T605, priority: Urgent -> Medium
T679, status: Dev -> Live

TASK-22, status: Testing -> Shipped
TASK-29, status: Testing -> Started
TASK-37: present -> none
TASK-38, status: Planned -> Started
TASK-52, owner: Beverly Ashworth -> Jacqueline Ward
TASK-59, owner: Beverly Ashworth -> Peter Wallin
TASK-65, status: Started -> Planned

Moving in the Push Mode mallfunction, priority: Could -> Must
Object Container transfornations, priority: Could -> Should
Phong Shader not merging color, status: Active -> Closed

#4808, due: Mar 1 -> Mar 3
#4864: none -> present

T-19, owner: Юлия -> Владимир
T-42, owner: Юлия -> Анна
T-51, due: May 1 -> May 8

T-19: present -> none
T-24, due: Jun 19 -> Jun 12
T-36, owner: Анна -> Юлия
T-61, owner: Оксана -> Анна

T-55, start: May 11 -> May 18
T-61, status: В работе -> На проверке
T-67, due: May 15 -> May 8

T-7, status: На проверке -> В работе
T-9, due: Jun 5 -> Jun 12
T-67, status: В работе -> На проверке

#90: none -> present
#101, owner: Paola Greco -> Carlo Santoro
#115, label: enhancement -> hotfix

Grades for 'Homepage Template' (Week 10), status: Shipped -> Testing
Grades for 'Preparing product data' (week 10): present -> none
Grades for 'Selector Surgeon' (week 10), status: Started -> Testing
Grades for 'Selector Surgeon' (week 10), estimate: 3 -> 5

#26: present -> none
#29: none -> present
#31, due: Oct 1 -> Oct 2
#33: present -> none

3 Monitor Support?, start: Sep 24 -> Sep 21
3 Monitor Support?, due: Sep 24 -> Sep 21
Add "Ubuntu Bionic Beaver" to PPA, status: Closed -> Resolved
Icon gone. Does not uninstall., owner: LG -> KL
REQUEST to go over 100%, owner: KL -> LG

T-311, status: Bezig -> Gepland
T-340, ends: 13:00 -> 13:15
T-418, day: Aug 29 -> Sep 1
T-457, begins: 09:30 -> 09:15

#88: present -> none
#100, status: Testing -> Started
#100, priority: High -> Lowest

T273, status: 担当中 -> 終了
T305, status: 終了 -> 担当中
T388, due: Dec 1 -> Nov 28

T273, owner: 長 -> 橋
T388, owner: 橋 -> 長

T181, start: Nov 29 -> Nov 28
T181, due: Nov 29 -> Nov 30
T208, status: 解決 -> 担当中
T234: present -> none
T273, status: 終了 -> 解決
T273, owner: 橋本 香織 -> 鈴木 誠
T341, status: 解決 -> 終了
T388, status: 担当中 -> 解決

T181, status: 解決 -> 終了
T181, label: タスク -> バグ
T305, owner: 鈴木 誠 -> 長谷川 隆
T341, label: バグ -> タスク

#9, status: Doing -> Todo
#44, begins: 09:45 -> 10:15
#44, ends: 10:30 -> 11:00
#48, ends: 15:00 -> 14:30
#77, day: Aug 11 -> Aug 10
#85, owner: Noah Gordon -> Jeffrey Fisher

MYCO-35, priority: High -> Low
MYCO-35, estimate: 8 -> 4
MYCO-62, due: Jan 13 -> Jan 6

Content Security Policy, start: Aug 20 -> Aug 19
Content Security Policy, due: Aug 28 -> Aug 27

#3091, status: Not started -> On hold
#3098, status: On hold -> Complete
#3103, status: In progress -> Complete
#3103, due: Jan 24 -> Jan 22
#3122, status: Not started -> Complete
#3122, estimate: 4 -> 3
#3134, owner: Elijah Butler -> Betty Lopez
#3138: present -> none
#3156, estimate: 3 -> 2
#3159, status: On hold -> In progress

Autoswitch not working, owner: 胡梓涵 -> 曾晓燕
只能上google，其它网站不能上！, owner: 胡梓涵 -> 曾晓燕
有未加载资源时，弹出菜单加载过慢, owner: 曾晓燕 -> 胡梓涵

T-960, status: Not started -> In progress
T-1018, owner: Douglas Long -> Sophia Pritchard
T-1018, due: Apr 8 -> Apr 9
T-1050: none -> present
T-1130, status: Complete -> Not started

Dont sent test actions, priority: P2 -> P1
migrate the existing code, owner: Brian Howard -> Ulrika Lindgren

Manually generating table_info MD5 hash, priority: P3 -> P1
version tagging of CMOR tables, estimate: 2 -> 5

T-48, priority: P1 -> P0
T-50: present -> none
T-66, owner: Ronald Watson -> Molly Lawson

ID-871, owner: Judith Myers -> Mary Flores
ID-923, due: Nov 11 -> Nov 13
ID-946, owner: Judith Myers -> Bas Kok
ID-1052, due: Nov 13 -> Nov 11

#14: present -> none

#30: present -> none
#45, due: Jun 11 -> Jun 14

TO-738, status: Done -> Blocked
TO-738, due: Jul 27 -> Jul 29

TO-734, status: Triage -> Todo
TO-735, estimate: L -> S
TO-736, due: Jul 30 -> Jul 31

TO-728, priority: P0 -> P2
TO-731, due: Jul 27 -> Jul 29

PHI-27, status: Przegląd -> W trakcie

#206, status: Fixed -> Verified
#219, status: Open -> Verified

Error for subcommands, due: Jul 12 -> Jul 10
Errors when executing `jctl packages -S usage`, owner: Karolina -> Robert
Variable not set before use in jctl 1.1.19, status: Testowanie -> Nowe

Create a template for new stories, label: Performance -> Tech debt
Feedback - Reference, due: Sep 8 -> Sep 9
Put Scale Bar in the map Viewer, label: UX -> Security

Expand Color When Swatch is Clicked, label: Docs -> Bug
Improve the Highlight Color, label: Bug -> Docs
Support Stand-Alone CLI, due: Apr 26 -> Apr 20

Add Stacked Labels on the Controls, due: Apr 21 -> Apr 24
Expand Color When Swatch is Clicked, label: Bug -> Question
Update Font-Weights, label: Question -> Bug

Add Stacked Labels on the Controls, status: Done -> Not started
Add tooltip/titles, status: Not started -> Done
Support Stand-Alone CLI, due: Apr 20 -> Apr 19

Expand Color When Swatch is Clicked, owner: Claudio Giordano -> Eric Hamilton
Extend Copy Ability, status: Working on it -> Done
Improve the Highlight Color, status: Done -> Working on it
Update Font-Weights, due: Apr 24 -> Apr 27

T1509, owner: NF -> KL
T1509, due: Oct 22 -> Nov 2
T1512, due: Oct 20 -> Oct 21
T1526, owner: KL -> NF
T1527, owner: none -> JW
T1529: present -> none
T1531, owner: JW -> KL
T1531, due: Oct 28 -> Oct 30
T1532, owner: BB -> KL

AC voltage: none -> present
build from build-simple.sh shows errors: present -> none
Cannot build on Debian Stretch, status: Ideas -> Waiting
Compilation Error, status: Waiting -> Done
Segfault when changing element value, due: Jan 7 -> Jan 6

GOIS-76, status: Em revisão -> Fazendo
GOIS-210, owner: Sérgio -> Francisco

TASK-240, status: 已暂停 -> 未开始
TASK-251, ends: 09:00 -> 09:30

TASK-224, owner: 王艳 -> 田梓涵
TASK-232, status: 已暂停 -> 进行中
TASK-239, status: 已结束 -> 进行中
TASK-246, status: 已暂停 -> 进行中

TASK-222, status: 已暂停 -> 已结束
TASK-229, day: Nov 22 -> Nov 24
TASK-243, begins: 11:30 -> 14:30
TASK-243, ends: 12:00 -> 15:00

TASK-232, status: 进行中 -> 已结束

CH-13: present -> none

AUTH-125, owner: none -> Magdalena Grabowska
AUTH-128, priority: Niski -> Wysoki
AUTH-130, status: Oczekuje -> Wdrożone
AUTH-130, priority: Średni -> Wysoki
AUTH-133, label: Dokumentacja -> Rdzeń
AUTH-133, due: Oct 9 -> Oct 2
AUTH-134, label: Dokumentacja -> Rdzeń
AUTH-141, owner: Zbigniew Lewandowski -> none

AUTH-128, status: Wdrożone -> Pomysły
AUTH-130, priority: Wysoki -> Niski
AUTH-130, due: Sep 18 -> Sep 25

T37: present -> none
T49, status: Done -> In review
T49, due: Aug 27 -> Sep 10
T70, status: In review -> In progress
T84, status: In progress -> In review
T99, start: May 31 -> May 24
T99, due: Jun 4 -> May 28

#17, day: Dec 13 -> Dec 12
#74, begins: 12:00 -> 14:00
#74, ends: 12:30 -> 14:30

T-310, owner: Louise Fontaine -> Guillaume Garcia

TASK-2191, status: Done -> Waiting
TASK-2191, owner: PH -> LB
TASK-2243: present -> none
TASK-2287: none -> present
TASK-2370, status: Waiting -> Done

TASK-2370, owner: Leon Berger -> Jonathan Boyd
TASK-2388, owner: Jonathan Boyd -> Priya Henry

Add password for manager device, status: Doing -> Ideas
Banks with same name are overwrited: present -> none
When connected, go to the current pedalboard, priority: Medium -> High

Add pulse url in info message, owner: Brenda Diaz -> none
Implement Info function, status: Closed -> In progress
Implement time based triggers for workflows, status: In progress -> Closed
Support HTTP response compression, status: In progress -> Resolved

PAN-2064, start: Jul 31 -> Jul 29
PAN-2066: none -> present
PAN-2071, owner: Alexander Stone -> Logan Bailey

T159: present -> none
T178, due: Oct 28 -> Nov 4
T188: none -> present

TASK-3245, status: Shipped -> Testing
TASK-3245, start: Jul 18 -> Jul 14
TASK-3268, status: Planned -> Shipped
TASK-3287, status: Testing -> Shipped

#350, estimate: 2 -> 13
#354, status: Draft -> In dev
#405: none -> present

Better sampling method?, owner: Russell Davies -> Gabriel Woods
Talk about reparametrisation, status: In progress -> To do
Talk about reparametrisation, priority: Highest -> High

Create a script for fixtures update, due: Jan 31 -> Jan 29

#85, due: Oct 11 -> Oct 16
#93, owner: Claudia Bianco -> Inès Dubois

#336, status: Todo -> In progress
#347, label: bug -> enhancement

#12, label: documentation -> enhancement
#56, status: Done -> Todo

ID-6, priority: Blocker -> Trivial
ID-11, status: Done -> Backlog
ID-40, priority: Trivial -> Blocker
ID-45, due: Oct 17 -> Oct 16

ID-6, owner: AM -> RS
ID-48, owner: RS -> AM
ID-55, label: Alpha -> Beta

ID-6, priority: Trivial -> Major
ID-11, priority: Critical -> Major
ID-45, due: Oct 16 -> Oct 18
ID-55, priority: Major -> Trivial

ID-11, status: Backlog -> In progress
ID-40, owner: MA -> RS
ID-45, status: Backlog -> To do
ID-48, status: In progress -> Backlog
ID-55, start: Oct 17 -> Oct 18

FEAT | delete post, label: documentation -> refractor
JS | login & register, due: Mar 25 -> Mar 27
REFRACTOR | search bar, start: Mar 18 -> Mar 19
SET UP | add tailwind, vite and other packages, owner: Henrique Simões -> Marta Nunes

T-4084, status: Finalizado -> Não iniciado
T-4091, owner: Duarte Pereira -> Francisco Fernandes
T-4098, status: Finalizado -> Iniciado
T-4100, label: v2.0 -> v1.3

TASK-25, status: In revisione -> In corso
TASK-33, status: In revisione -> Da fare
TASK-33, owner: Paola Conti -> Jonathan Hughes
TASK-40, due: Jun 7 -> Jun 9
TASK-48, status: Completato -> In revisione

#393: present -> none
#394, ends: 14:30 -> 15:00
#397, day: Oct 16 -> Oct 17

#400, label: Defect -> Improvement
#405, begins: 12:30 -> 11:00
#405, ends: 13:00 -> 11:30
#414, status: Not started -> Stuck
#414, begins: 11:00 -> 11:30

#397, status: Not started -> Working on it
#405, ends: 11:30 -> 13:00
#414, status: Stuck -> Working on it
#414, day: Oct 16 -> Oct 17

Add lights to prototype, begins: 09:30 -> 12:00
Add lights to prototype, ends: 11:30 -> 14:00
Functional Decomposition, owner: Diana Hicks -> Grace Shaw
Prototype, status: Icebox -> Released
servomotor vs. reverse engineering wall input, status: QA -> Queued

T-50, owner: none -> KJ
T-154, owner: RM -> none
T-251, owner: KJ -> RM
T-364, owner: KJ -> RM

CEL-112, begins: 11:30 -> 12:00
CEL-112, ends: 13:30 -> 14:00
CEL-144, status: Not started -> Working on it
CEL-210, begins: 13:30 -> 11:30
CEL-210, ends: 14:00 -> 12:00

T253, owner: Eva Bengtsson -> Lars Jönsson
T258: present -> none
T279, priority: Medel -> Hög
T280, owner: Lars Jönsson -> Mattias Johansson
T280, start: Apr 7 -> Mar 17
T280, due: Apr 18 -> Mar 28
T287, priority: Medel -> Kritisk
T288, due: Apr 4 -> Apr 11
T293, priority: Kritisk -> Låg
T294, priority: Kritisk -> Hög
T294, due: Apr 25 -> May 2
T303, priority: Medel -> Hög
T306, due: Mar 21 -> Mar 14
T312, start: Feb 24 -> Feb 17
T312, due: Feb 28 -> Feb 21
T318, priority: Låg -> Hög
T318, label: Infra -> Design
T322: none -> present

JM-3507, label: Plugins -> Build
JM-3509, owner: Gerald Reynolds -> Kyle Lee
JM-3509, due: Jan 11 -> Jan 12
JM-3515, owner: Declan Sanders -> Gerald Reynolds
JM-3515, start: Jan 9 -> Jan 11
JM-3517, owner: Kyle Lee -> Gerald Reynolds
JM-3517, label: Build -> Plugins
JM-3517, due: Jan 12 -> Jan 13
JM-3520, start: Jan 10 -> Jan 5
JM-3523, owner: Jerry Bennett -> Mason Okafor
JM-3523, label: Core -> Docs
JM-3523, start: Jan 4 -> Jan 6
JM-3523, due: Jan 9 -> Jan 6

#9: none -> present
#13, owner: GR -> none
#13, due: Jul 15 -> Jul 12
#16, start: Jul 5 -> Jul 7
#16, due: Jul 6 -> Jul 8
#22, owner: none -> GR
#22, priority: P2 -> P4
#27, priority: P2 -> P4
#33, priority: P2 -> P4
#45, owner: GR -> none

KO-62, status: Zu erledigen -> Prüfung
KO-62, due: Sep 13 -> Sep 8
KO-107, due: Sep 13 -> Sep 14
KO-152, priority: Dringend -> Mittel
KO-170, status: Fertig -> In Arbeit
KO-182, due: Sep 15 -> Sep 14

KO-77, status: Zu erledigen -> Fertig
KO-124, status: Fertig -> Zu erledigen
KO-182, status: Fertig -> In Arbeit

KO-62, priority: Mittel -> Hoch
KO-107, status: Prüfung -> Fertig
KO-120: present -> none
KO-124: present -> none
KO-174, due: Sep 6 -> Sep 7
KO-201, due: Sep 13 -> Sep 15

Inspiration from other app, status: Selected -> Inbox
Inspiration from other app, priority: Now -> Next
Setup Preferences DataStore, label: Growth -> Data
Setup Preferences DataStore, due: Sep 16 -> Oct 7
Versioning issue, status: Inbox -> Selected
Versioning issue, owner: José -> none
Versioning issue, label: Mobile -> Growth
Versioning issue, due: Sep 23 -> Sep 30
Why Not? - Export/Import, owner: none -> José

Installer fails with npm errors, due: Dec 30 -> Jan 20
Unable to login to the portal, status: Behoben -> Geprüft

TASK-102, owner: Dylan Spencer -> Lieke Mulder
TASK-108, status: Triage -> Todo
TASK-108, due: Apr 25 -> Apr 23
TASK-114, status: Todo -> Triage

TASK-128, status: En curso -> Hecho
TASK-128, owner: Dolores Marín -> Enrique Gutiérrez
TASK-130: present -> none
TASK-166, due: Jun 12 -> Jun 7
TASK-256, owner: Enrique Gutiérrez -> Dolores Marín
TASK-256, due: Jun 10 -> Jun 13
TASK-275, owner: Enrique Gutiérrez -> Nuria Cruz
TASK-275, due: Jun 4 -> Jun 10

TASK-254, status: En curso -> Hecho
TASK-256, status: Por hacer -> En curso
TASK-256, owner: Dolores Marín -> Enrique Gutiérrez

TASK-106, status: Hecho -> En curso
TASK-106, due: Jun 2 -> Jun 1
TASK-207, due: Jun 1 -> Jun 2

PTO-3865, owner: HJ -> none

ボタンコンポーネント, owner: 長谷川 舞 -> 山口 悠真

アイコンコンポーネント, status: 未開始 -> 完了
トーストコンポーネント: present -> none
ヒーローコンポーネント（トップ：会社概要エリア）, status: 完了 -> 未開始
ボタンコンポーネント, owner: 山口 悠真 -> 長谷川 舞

========

• _What the exercise asks_: Return every line from the material that contains the word "jctl".

• _Response to this exercise_:
Errors when executing `jctl packages -S usage`, owner: Karolina -> Robert
Variable not set before use in jctl 1.1.19, status: Testowanie -> Nowe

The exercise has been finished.